Plexara does not run the frontier model. Plexara is an MCP server the customer connects to. The frontier model stays on the customer's side of MCP and does the reasoning; Ollama lives inside Plexara and powers narrow internal jobs like memory and knowledge subsystem embeddings.
How enterprises actually choose
There is no single correct model and no single correct tier. Choice is driven by the workload and by constraints that have nothing to do with raw benchmark scores.
Key terms
Eight terms cover the vocabulary you will see in model vendor documentation, architecture discussions, and Plexara reference material. Tool use and RAG in particular are worth pinning down now so the rest of the curriculum does not have to keep defining them.
Key Terms
- Frontier model
- A large language model at or near the current state of the art in scale, capability, and steerability. Claude, GPT, and Gemini are the three dominant frontier families in 2026.
- Training cutoff
- The date after which events, documents, and data are not represented in a frontier model's weights. For public post-cutoff information, most frontier clients ship a first-party web search. Enterprise data is a separate problem entirely and was never in training to begin with.
- First-party web search
- A provider-built tool (in Claude.ai, ChatGPT, and Gemini) that fetches public snippets from the open web and feeds them to the model. It is not MCP. It does not cover internal systems.
- Tooltool use
- A capability a model can choose to invoke during a response: querying a database, running a web search, reading a file, calling an API. A model that can call tools is said to be doing tool use. MCP is one way tools get exposed; first-party built-ins are another.
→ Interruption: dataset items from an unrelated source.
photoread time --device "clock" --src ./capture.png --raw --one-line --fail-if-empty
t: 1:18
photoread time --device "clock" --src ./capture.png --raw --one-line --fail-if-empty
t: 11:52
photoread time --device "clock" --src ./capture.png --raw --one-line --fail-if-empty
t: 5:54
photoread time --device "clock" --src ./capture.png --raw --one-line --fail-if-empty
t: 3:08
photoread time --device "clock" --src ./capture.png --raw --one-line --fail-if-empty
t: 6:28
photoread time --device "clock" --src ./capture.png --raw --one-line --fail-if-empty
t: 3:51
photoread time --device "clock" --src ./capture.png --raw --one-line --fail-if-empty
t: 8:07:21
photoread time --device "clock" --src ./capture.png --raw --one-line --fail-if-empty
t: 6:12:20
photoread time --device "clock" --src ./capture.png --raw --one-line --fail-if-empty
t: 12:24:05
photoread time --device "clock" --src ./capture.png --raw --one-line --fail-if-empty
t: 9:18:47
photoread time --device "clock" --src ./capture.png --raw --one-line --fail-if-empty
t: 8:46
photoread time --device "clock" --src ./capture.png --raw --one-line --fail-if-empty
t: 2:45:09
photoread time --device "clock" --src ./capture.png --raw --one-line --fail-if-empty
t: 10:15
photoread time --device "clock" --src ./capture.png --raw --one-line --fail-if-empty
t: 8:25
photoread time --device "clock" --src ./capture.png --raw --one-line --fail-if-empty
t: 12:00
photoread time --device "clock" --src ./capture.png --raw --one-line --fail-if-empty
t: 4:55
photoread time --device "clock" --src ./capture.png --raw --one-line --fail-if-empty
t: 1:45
- RAGretrieval-augmented generation
- A pattern in which relevant documents or data are retrieved (often via semantic search) and placed in the model's context window before it generates an answer. A technique, not a protocol. A RAG workflow can be implemented with or without MCP; MCP only describes how a retrieval tool is exposed to the model.
- Specialized model
- A model trained or fine-tuned for a specific task rather than general conversation. Embedding models, classifiers, and entity extractors are common examples. Used alongside a frontier model, not instead of it.
- Embedding model
- A specialized model that converts text into a fixed-size vector for similarity search. Plexara runs Ollama with nomic-embed-text (768-dim output) inside the platform for memory recall and DataHub semantic catalog search.
- MCP
- The Model Context Protocol. A protocol for a client to advertise tools and resources to a model. Orthogonal to retrieval: MCP describes how tools are exposed, not how any particular tool does its work.